● Set of tasks:
**A.** Retype word for word the section of the blog excerpt about Emerson and the Olympics that opens with the words containing "At the end of" and closes with "dark. ya ya.".
**B.** Continue the blog excerpt about Emerson and the Olympics, starting after its last sentence.
Text provided below:
In 1964, after Emerson had won his first Wimbledon singles title, he came back to address the boys of Brisbane Grammar. I remember the occasion very well and I started by telling him, only 40 years or so too late, how much I had enjoyed his inspirational comments.
To my dismay, he couldn't remember a thing about it, although he was obviously a sharp bloke. I guess he had made tons of speeches over the years and that one had long ago slipped into the black hole of memory. After that embarrassing setback, we had a very nice chat.
At the end of the evening, I bid him goodbye and expressed my pleasure in at least meeting someone from the old school, a rare occurrence in these parts.
"Ah," he said, "if you stayed longer, we could have chanted the school fight song." And he proceeded to repeat the opening stanza: Wong, wong, tarry ya,
The Brisbane Grammar School fight song is justly famous for being totally inane, with insane lyrics thought up by a mad person to embarrass generations of boys. So at his prompting, I could only repeat the next line: Light dark. ya ya.
Some things you never forget.
Aug 19 2008
I love the Olympics but this year I feel cheated. The Olympics provide a smorgasbord of events but what fare are we served up by Bob Costas and his NBC crew every night in prime time?
A restricted diet indeed. It consists of gymnastics (not my favorite but what they do is pretty amazing,) swimming and now track and field events (no problem with any of that), diving (which is a sort of wet gymnastics) and women's beach volleyball, always women's beach volleyball, the cheesiest event in the games. Sometimes they will show the men too, but you get the feeling that is only to cover their flank from allegations of sexism.
End of Text provided.
Records shown below:
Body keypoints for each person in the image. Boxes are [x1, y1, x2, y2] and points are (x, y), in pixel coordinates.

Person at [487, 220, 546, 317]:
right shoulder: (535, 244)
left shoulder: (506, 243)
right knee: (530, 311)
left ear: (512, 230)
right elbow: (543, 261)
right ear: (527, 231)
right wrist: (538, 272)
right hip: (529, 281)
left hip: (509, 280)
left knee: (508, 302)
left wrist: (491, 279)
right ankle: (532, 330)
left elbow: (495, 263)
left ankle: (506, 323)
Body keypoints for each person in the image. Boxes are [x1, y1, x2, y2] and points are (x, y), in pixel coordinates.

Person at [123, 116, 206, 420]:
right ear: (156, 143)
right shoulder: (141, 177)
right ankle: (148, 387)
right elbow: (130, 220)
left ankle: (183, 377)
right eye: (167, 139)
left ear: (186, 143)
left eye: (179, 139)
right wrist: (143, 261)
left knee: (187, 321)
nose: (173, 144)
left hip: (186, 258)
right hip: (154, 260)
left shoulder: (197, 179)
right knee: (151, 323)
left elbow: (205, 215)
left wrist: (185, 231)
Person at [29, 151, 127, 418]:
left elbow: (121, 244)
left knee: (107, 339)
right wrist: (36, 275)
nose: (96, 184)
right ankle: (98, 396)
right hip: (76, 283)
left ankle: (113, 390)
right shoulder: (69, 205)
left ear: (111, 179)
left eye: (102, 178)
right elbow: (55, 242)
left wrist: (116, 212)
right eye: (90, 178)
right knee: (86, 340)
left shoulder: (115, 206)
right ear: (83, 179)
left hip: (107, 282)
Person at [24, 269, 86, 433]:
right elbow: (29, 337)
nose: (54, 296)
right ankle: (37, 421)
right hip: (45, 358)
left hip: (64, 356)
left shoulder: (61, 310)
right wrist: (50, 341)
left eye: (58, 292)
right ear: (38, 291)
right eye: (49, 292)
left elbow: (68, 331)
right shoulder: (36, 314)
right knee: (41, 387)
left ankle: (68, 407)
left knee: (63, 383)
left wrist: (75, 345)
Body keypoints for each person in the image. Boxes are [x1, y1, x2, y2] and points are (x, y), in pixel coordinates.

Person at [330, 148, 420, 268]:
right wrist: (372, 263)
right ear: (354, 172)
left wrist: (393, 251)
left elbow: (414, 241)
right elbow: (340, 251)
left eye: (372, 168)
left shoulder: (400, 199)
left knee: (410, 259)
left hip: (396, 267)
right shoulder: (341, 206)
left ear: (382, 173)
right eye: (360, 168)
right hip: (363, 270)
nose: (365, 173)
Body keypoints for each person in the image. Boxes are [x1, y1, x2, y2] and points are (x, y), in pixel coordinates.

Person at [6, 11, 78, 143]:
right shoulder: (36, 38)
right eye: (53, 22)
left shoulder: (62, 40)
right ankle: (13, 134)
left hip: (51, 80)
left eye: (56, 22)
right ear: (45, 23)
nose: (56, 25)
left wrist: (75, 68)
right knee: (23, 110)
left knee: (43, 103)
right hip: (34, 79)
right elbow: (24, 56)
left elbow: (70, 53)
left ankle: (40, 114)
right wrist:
End of Records shown.
● Replies:
**A.**
At the end of the evening, I bid him goodbye and expressed my pleasure in at least meeting someone from the old school, a rare occurrence in these parts.
"Ah," he said, "if you stayed longer, we could have chanted the school fight song." And he proceeded to repeat the opening stanza: Wong, wong, tarry ya,
The Brisbane Grammar School fight song is justly famous for being totally inane, with insane lyrics thought up by a mad person to embarrass generations of boys. So at his prompting, I could only repeat the next line: Light dark. ya ya.

**B.**
But the whole sport is about sex. NBC is obsessed with women's beach volleyball and those leaping gals in their bikinis. I have the strong sense that if the players were wearing T-shirts and shorts like the men, they would disappear off the screen.
Meanwhile, traditional games of volleyball - as played in high schools and colleges - are also being played at the Olympics but many hours are not devoted to showing that. From this, NBC's attitude can be fairly deduced: To heck with them! They are not wearing bikinis!
Many other sports are slighted too. I have yet to see one boxing match in prime time. What of the rowing? Field hockey? Soccer? Softball? Cycling? Hardly a mention amid the leaping bikinis. To get NBC's attention, the traditional athletes need to shed some clothing and play rock 'n' roll.
I have one other beef - this one also perpetrated by newspapers, including the Post-Gazette. We are told we are No. 1 in the medals tally. Hurrah for us!
No, we aren't. The truth is that we are trailing the Chinese in achievement. Consider the medals table in this morning's PG. The United States leads with 72 medals total, followed by China with 67 and Russia with 36.
But that makes sense only if all the medals are equal in value. They aren't. They come in three categories, gold, silver and bronze, each one different from the next and worth more in honor and prestige. (If this were not so, the gold medal winner would stand level on the podium, not be placed above the rest).
When I worked on The Times of London in the sports section many years ago, they had a more sensible system: Gold medals were given the value of three points, silver medals were given two and bronze one - which reflects reality (a gold is at least three times the honor of a bronze and twice that of a silver).
Let's recalculate that table.
The United States had 22 gold medals (66 points), 24 silvers (48 points) and 26 bronzes (26 points) for a total of 140 points. Pretty good.
China had 39 gold medals (117 points), 14 silvers (28 points) and 14 bronzes (14 points) for a total of 159 points. China leads in a more realistic accounting.
But at least we all know that our leaping bikinis are doing better than their leaping bikinis - and that's the main thing.